Philippe Altherr wrote:
> Could we reconcile both approaches? Actually, yes. The current implementation
> forbids the flagging of references for export. This could be changed. It would
> raise the question of what should be exported for a reference "ref". I see only
> two possibilities that make sense: either "$ref" or "${(!)ref}". The former is
> technically difficult to implement efficiently while the latter is trivial.
> It's also what Bash does:
>
> % bash -c 'var=foo; typeset -n -x ref=var; printenv ref'
> var

That possibility isn't particularly useful nor likely to match what
a user would expect/want. Better to leave the current implementation
(exported namerefs forbidden).

> If we adopt the latter, then "ref=val cmd" behaves as you suggest; the
> environment will be augmented with "ref"->"val". Although, only if "val" is a
> valid identifier.
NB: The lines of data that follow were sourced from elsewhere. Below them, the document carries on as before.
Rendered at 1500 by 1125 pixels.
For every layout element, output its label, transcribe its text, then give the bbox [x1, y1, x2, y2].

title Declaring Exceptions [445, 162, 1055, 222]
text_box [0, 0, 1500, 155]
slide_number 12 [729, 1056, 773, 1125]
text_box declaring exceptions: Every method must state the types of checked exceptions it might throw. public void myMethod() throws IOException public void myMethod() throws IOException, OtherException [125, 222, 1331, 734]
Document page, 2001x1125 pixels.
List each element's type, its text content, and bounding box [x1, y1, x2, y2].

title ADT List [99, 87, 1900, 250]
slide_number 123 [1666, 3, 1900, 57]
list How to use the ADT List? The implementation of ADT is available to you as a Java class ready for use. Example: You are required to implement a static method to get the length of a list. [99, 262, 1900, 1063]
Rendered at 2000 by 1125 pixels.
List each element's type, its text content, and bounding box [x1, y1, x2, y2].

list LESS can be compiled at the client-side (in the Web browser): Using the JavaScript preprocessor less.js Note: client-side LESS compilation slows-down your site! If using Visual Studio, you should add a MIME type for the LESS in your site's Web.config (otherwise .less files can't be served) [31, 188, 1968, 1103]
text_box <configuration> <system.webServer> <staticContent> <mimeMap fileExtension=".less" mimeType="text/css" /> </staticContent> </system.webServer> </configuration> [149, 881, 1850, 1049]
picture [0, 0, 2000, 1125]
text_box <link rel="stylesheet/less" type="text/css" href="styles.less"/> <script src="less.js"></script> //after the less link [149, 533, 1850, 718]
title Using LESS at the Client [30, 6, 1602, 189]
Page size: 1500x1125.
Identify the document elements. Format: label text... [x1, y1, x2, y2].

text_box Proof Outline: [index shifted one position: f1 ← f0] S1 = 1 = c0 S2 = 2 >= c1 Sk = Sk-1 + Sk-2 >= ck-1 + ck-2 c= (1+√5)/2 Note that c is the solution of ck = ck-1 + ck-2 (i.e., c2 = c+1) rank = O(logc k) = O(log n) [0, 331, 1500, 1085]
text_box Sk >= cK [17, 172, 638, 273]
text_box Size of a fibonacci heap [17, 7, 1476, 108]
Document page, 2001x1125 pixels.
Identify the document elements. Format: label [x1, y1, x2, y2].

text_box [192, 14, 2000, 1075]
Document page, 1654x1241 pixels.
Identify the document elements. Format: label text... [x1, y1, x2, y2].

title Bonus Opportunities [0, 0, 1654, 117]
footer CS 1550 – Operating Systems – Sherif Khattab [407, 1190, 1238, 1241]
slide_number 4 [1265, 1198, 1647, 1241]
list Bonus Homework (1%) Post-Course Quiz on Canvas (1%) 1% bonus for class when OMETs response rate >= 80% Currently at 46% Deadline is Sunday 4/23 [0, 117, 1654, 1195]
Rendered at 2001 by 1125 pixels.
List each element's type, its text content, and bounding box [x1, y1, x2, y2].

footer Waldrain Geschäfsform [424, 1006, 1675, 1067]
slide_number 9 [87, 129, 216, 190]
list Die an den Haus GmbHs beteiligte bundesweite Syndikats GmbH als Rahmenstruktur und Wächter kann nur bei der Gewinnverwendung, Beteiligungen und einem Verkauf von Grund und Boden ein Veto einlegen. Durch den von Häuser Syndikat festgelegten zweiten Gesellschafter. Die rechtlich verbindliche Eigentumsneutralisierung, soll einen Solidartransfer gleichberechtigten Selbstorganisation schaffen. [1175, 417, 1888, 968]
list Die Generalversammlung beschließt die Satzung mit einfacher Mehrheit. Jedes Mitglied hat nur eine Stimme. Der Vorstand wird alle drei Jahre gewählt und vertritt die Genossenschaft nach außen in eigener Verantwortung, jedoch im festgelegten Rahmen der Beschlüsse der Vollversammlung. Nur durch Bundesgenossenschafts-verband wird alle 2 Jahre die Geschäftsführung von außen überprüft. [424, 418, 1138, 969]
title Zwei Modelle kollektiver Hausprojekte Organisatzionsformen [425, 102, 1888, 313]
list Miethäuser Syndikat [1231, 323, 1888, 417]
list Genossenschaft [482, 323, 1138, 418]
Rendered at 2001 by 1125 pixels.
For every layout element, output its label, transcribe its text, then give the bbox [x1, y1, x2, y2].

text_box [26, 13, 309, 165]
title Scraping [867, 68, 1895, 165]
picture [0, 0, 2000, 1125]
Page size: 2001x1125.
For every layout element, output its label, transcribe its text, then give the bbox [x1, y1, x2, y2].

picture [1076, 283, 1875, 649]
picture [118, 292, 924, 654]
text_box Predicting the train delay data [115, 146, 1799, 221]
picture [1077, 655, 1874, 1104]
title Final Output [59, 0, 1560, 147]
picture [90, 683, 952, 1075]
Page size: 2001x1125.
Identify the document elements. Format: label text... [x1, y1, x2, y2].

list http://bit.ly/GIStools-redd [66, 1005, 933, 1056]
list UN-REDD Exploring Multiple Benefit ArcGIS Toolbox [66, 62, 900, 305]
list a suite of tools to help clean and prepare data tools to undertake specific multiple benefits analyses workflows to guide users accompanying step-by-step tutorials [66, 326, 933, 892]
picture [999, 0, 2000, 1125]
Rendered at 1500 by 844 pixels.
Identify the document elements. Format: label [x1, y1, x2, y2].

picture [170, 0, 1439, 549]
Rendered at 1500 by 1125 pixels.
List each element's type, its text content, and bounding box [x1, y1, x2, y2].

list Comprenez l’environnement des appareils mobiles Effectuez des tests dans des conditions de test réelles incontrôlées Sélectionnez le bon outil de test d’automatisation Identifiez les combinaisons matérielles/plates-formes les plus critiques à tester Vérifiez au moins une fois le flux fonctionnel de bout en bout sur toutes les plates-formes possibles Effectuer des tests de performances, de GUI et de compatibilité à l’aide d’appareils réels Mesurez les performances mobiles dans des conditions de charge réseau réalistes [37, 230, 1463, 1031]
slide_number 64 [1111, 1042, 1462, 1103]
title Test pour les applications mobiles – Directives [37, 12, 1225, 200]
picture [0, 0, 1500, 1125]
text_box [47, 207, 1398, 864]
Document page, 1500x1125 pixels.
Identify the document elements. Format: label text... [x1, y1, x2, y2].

Otherwise, an error will be triggered. However, that's not
> very different from "int=foo cmd" where "int" is an integer parameter, which
> augments the environment with "int"->"0" rather than with "ref"->"foo":
>
> % zsh -c 'typeset -i int; int=foo printenv int'        
> 0
>
> Note that ksh's inline assignments behave exactly as the combined approach
> described above:
>
> % ksh -c 'function f { var=foo; typeset -n ref=var; ref=bar printenv ref; }; f'
> bar
> % ksh -c 'function f { var=foo; typeset -n ref=var; ref=not-an-id printenv ref;
> }; f'
> ksh: f[1]: printenv: not-an-id: invalid variable name
I don't get that error. Looks like a bug, perhaps later
introduced/fixed.

Also of note:

% ksh -c 'function f { var=foo; typeset -n ref=var; ref=bar printenv var; }; f'
bar

In my opinion, an assignment before a command should be the same as a
normal assignment as far as possible with the addition of adding the
export of the explicitly named variable.

So:
var=foo;        typeset -n ref=var;    ref=bar env - export ref=bar
var=foo;        typeset -n -x ref=var; ref=bar env - export ref=var
export var=foo; typeset -n ref=var;    ref=bar env - export ref=bar var=bar

A normal assignment to a reference affects the target variable. Only
with -n options to typeset/unset etc would it be apparent that you
have a reference. But it is most intuitive if the extra export for
assignments before a command apply to what is explicitly named so I
would only export var in the latter case where it is already marked for
export (and it's value should be restored afterwards). I would export
ref in all three cases because it has been named.

We allow a nameref to be created without a target and the first
assignment then sets the reference so, e.g:
typeset -n ref; var=foo; ref=var env - export ref=foo
I'd want that to restore ref pointing nowhere after the command ends.